Harzreiche Hölzer  hat man allerdings auch in Innenräumen verwendet - wie etwa die eingangs erwähnten Kienspäne.

Birkenbast, die weiße, äußere Rinde der Birken, enthält eine Vielzahl von harzähnlichen Substanzen (Terpenen), deren wichtigstes das Betulin ist. Birkenbast brennt mit lang anhaltender, rußender Flamme. Zigarrilloartig zusammengerollte Birkenbastfackeln wurden von den Ureinwohnern Nordamerikas verwendet. Vermutlich auch in unseren Breiten. Der Geruch des glimmenden Birkenbastes, wie er von einer ausgeblasen Birkenrindenkerze verströmt, ist angenehm weihrauchartig. Durch Verschwelen der Birkenbastes stellte man schon in der Altsteinzeit Birkenpech her, eine thermoplastische, klebende Masse, die von Altsteinzeit bis ins hohe Mittelalter eines der wichtigsten Werkstoffe war. Es diente als Klebemittel, als desinfizierende Medizin und auch als Räuchermittel. In den Urnen der vorrömischen Eisenzeit und römischen Kaiserzeit findet sich häufig ein Klümpchen Birkenpech als Grabbeigabe. Das Urnenharz wurde bisher oft als Rest von Birkenpechfackeln angesehen, die im Totenritual Verwendung gefunden haben sollen. Experimente, mit Birkenpech Kerzen oder Fackeln herzustellen, schlugen bisher allerdings fehl, und die erhaltenen Urnenpechkügelchen zeigen auch keine Brandspuren.

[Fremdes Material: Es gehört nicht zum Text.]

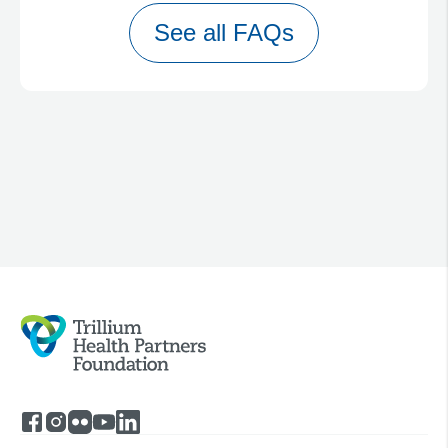
See all FAQs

Bums, da fiel die Lampe um und alles voller Petroleum

Petroleum, ein Erdöldestillat, kommt erst Mitte des 19. Jahrhunderts als Lampen-"Öl" auf den Markt. Als aliphatisches Kohlenwasserstoffgemisch übertrifft es an Brennwert noch die besten Fette, es birgt aber eine Gefahr in sich: es ist feuergefährlich, es brennt auch ohne Docht, und wenn "bums, die Lampe umfiel", konnte das böse Konsequenzen haben. In keiner der hier besprochene Lampen brennt Petroleum oder eines der in Drogerien angebotenen "Lampenöle", "Duftöle" (parfümiertes Petroleum) oder der gleichen. Petroleumlampen sind auch anders konstruiert als ihre Ahnen : Petroleum ist dünnflüssiger, steigt deshalb im Docht höher auf. Petroleumlampen funktionieren deshalb in der Regel nicht  mit Olivenöl.
Wer die hier gezeigten Lampen nachbauen will, sei eingehend vor der Benutzung solcher Brennmittel gewarnt. Verwenden Sie stattdessen "nachwachsende" Rohstoffe aus dem Supermarkt: selbst Olivenöl "von Aldi"  ist kaum teurer als Petroleum.